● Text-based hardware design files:
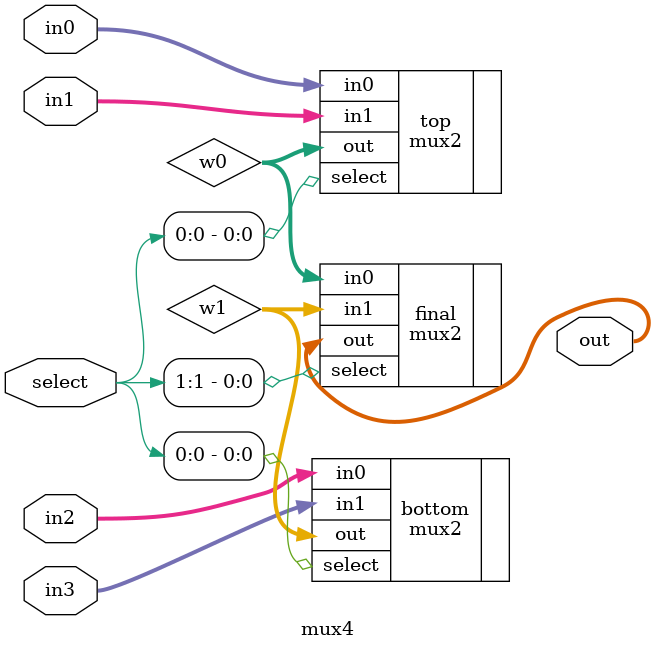
<source format=v>


module mux4(in0,in1,in2,in3,select,out);
	input[1:0] select;
	input[31:0] in0,in1,in2,in3;
	output[31:0] out;

	wire[31:0] w0,w1;

	mux2 top(.in0(in0),.in1(in1),.select(select[0]),.out(w0));
	mux2 bottom(.in0(in2),.in1(in3),.select(select[0]),.out(w1));
	//position 1 is more significant
	mux2 final(.in0(w0),.in1(w1),.select(select[1]),.out(out));

endmodule
</source>
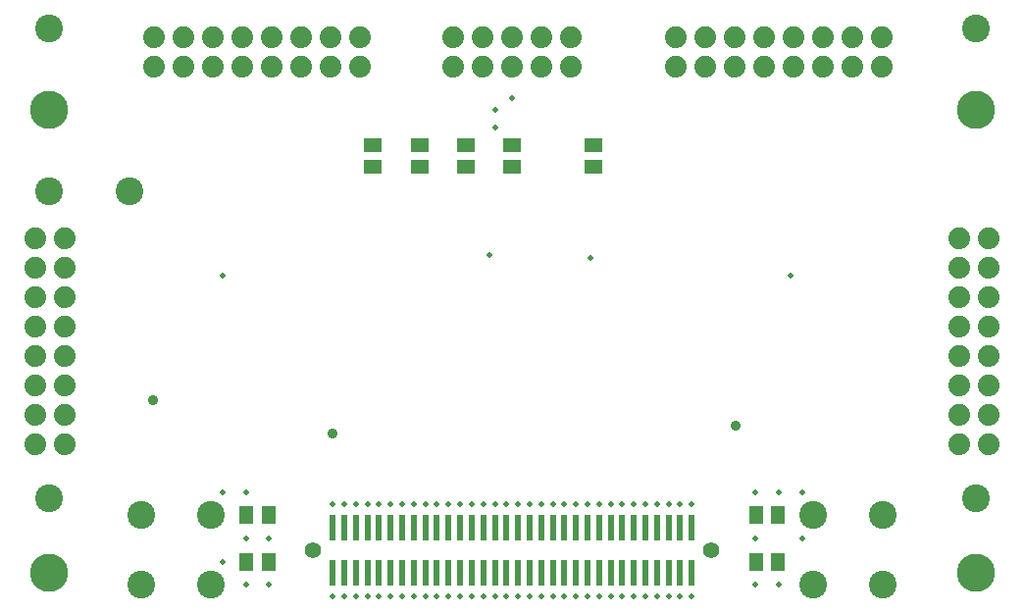
<source format=gbs>
G75*
G70*
%OFA0B0*%
%FSLAX24Y24*%
%IPPOS*%
%LPD*%
%AMOC8*
5,1,8,0,0,1.08239X$1,22.5*
%
%ADD10C,0.0551*%
%ADD11R,0.0236X0.0906*%
%ADD12C,0.1299*%
%ADD13C,0.0740*%
%ADD14C,0.0945*%
%ADD15R,0.0591X0.0512*%
%ADD16R,0.0512X0.0591*%
%ADD17C,0.0200*%
%ADD18C,0.0354*%
D10*
X011086Y002897D03*
X011086Y002897D03*
X024629Y002897D03*
X024629Y002897D03*
D11*
X023960Y002125D03*
X023566Y002125D03*
X023173Y002125D03*
X022779Y002125D03*
X022385Y002125D03*
X021991Y002125D03*
X021598Y002125D03*
X021204Y002125D03*
X020810Y002125D03*
X020417Y002125D03*
X020023Y002125D03*
X019629Y002125D03*
X019236Y002125D03*
X018842Y002125D03*
X018448Y002125D03*
X018054Y002125D03*
X017661Y002125D03*
X017267Y002125D03*
X016873Y002125D03*
X016480Y002125D03*
X016086Y002125D03*
X015692Y002125D03*
X015299Y002125D03*
X014905Y002125D03*
X014511Y002125D03*
X014117Y002125D03*
X013724Y002125D03*
X013330Y002125D03*
X012936Y002125D03*
X012543Y002125D03*
X012149Y002125D03*
X011755Y002125D03*
X011755Y003669D03*
X012149Y003669D03*
X012543Y003669D03*
X012936Y003669D03*
X013330Y003669D03*
X013724Y003669D03*
X014117Y003669D03*
X014511Y003669D03*
X014905Y003669D03*
X015299Y003669D03*
X015692Y003669D03*
X016086Y003669D03*
X016480Y003669D03*
X016873Y003669D03*
X017267Y003669D03*
X017661Y003669D03*
X018054Y003669D03*
X018448Y003669D03*
X018842Y003669D03*
X019236Y003669D03*
X019629Y003669D03*
X020023Y003669D03*
X020417Y003669D03*
X020810Y003669D03*
X021204Y003669D03*
X021598Y003669D03*
X021991Y003669D03*
X022385Y003669D03*
X022779Y003669D03*
X023173Y003669D03*
X023566Y003669D03*
X023960Y003669D03*
D12*
X002110Y002110D03*
X002110Y017858D03*
X033606Y017858D03*
X033606Y002110D03*
D13*
X034066Y006484D03*
X033066Y006484D03*
X033066Y007484D03*
X034066Y007484D03*
X034066Y008484D03*
X033066Y008484D03*
X033066Y009484D03*
X034066Y009484D03*
X034066Y010484D03*
X033066Y010484D03*
X033066Y011484D03*
X034066Y011484D03*
X034066Y012484D03*
X033066Y012484D03*
X033066Y013484D03*
X034066Y013484D03*
X030413Y019326D03*
X029413Y019326D03*
X028413Y019326D03*
X027413Y019326D03*
X026413Y019326D03*
X025413Y019326D03*
X024413Y019326D03*
X023413Y019326D03*
X023413Y020326D03*
X024413Y020326D03*
X025413Y020326D03*
X026413Y020326D03*
X027413Y020326D03*
X028413Y020326D03*
X029413Y020326D03*
X030413Y020326D03*
X019858Y020318D03*
X018858Y020318D03*
X017858Y020318D03*
X016858Y020318D03*
X015858Y020318D03*
X015858Y019318D03*
X016858Y019318D03*
X017858Y019318D03*
X018858Y019318D03*
X019858Y019318D03*
X012696Y019326D03*
X011696Y019326D03*
X010696Y019326D03*
X009696Y019326D03*
X008696Y019326D03*
X007696Y019326D03*
X006696Y019326D03*
X005696Y019326D03*
X005696Y020326D03*
X006696Y020326D03*
X007696Y020326D03*
X008696Y020326D03*
X009696Y020326D03*
X010696Y020326D03*
X011696Y020326D03*
X012696Y020326D03*
X002649Y013484D03*
X001649Y013484D03*
X001649Y012484D03*
X002649Y012484D03*
X002649Y011484D03*
X001649Y011484D03*
X001649Y010484D03*
X002649Y010484D03*
X002649Y009484D03*
X001649Y009484D03*
X001649Y008484D03*
X002649Y008484D03*
X002649Y007484D03*
X001649Y007484D03*
X001649Y006484D03*
X002649Y006484D03*
D14*
X002110Y004669D03*
X005259Y004078D03*
X007621Y004078D03*
X007621Y001716D03*
X005259Y001716D03*
X004866Y015102D03*
X002110Y015102D03*
X002110Y020614D03*
X028094Y004078D03*
X030456Y004078D03*
X033606Y004669D03*
X030456Y001716D03*
X028094Y001716D03*
X033606Y020614D03*
D15*
X020614Y016657D03*
X020614Y015909D03*
X017858Y015909D03*
X017858Y016657D03*
X016283Y016657D03*
X016283Y015909D03*
X014708Y015909D03*
X014708Y016657D03*
X013133Y016657D03*
X013133Y015909D03*
D16*
X009570Y004078D03*
X008822Y004078D03*
X008822Y002503D03*
X009570Y002503D03*
X026145Y002503D03*
X026893Y002503D03*
X026893Y004078D03*
X026145Y004078D03*
D17*
X026125Y003291D03*
X027700Y003291D03*
X027700Y004866D03*
X026913Y004866D03*
X026125Y004866D03*
X023960Y004472D03*
X023566Y004472D03*
X023173Y004472D03*
X022779Y004472D03*
X022385Y004472D03*
X021991Y004472D03*
X021598Y004472D03*
X021204Y004472D03*
X020810Y004472D03*
X020417Y004472D03*
X020023Y004472D03*
X019629Y004472D03*
X019236Y004472D03*
X018842Y004472D03*
X018448Y004472D03*
X018054Y004472D03*
X017661Y004472D03*
X017267Y004472D03*
X016873Y004472D03*
X016480Y004472D03*
X016086Y004472D03*
X015692Y004472D03*
X015299Y004472D03*
X014905Y004472D03*
X014511Y004472D03*
X014117Y004472D03*
X013724Y004472D03*
X013330Y004472D03*
X012936Y004472D03*
X012543Y004472D03*
X012149Y004472D03*
X011755Y004472D03*
X009590Y003291D03*
X008803Y003291D03*
X008015Y002503D03*
X008803Y001716D03*
X009590Y001716D03*
X011755Y001322D03*
X012149Y001322D03*
X012543Y001322D03*
X012936Y001322D03*
X013330Y001322D03*
X013724Y001322D03*
X014117Y001322D03*
X014511Y001322D03*
X014905Y001322D03*
X015299Y001322D03*
X015692Y001322D03*
X016086Y001322D03*
X016480Y001322D03*
X016873Y001322D03*
X017267Y001322D03*
X017661Y001322D03*
X018054Y001322D03*
X018448Y001322D03*
X018842Y001322D03*
X019236Y001322D03*
X019629Y001322D03*
X020023Y001322D03*
X020417Y001322D03*
X020810Y001322D03*
X021204Y001322D03*
X021598Y001322D03*
X021991Y001322D03*
X022385Y001322D03*
X022779Y001322D03*
X023173Y001322D03*
X023566Y001322D03*
X023960Y001322D03*
X026125Y001716D03*
X026913Y001716D03*
X027306Y012228D03*
X020515Y012838D03*
X017070Y012936D03*
X017267Y017267D03*
X017267Y017858D03*
X017858Y018251D03*
X008015Y012228D03*
X008015Y004866D03*
X008803Y004866D03*
D18*
X011736Y006854D03*
X005653Y007976D03*
X025436Y007129D03*
M02*

</source>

● TO DO: The total of lines in the data that contain "source" is all you should give.

● REPLY: 4